Contraception and its benefits

This month we talk about contraception

Worldwide, the growing use of contraceptive methods has led to a reduction in maternal and infant mortality, improvements in socio-economic conditions and increased schooling for girls and women.

  • There are about 210 million pregnancies and 4 out of 10 of them are unintended.
  • It has been estimated that more than 21 million women have unsafe abortions each year and that 9 out of 10 of these take place in developing countries.
  • In countries where less than 10% of women use contraception, the infant mortality rate is 100 out of 1,000 live births.

This rate is halved if contraceptive use is increased by 30%

  • It has been estimated that the use of contraceptives has almost halved maternal mortality and that, without contraceptive use, the number of maternal deaths would be almost 266 times higher than the current rate. 

The ability for women to choose how many children they want, and when they want to have them - if at all - is a human right. It is also central to women’s empowerment, reducing poverty and achieving sustainable development.

Using contraception helps women and couples decide freely and responsibly if to have children, when and how many. When used properly, hormonal contraceptives are an excellent method of birth control.

The choice of contraception should be tailored: what is good for one woman might not be the best for another.
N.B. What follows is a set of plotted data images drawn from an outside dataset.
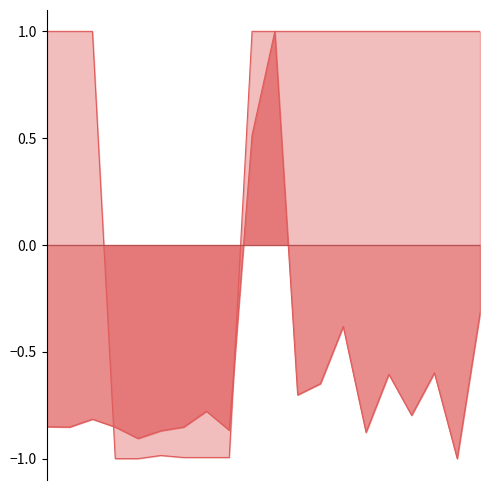

How many values in the Amount series exceed 0?

2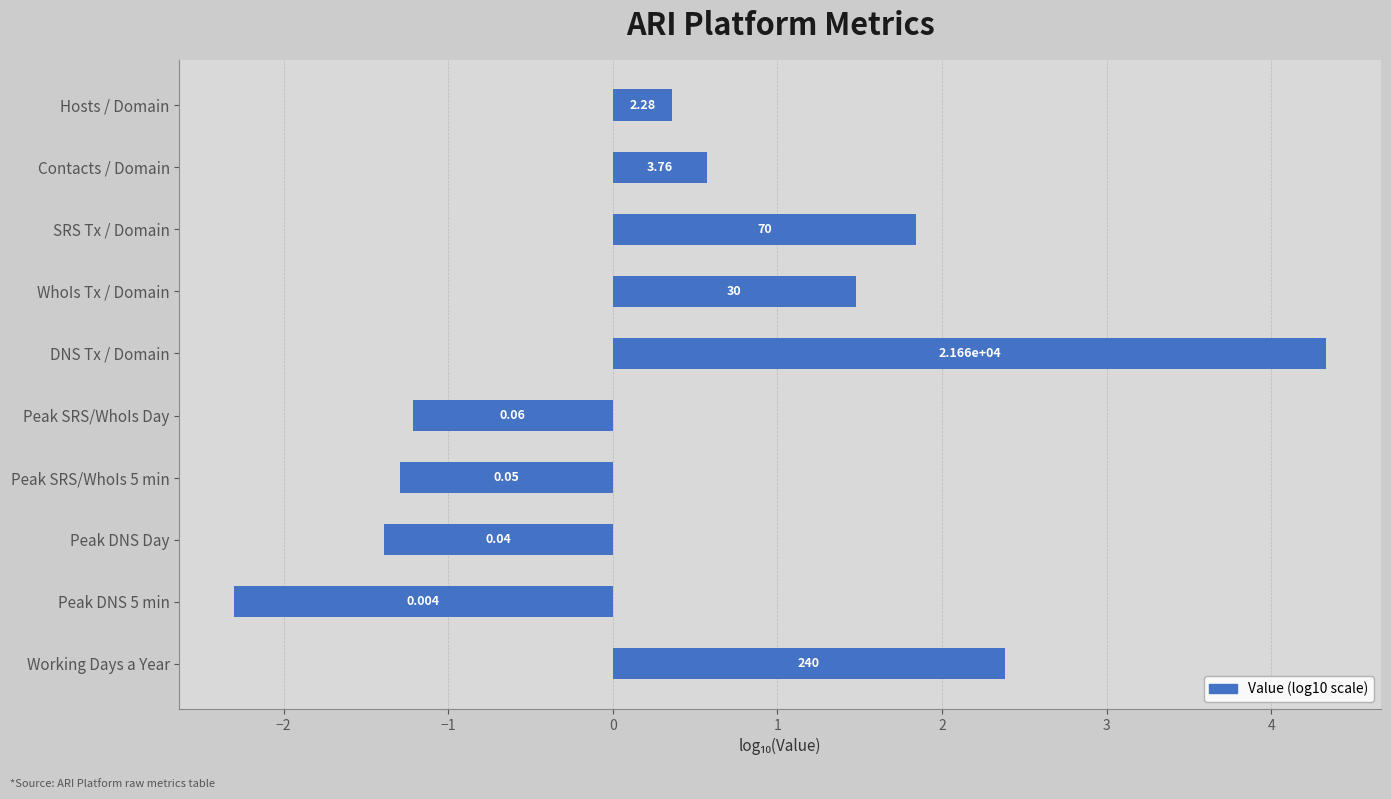

What is the minimum value shown in the chart?

-2.3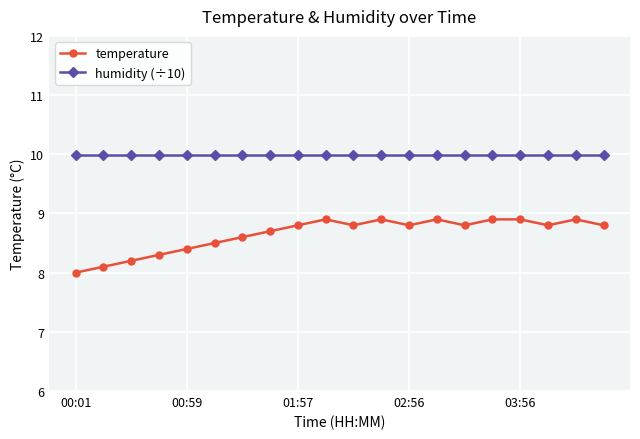

True or false: humidity (÷10) and temperature intersect in this chart.

False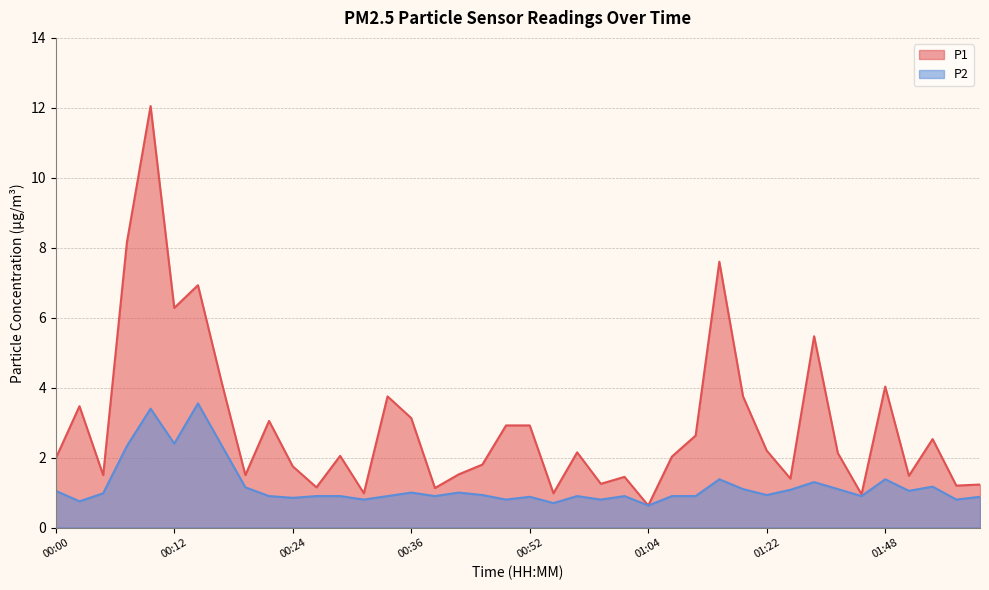

The value of P1 at 02:04 is 0.7. True or false?

False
Healthcare providers can help a woman choose the best contraceptive method, bearing in mind a woman’s psychological and physical characteristics, her lifestyle and the presence of any risk factors or pathologies that may benefit from the choice of a specific contraceptive and respecting your personal needs and preferences.

Let’s look at the main options, with some indications on how to use each method:

Combined hormonal contraceptives                 

Traditional Pill, depending on the dosage and formulation, is to be taken:

  • every day for 21 days, then no pill for 7 days
  • every day for 28 days (the last pills do not contain hormones – only placebo), then a new pack is started on day 29
  • every day without interruption or placebo pills (continuous regimen)

Vaginal Ring is to be left inside the vagina for 21 days after insertion, then removed for a 7-day break. A new ring can then be inserted for another 21 days.

Patch is to be applied once a week for three weeks and then, after a 7-day break, you start a new weekly application.

Withdrawal bleeding may start during your hormonal-free week, or when you are taking the placebo, or may not occur if you are on a continuous regimen.

Progestogen-only contraceptives                        

Progestogen-only pill (also called Mini Pill), which is as effective as the traditional pill, is to be taken every day.

Long Acting Reversible Contraceptives (LARCs)

Lone acting reversible contraceptives (LARCs) are the most effective reversible methods of contraception.

The Intra-Uterine Systems, the Subdermal Implant and the Progestogen-Only Injectable differ as, once inserted by a healthcare professional or injected,  they last for a period that varies from 3 months to 5 years, depending on the contraceptive.  This is why they are called “Long Acting Reversible Contraceptives” (LARCs).

LARCs can be an excellent choice if:

  • A woman admits to being forgetful with the pill, patch, or ring
  • A woman wishes to postpone motherhood for a few years

All the Progestogen-Only Contraceptives can be used even in the presence of contraindications for the use of Combined Hormonal Contraceptives, as well as during breastfeeding.

Hormonal Contraceptives are not only a very effective form of contraception, but they may also be used to treat some pathologies related to the menstrual cycle, eg Premenstrual syndrome (PMS), Severe pain and cramping during menstruation, Heavy menstrual bleeding, Irregular menstrual cycles, Acne, Polycystic ovary syndrome (PCOS), endometriosis.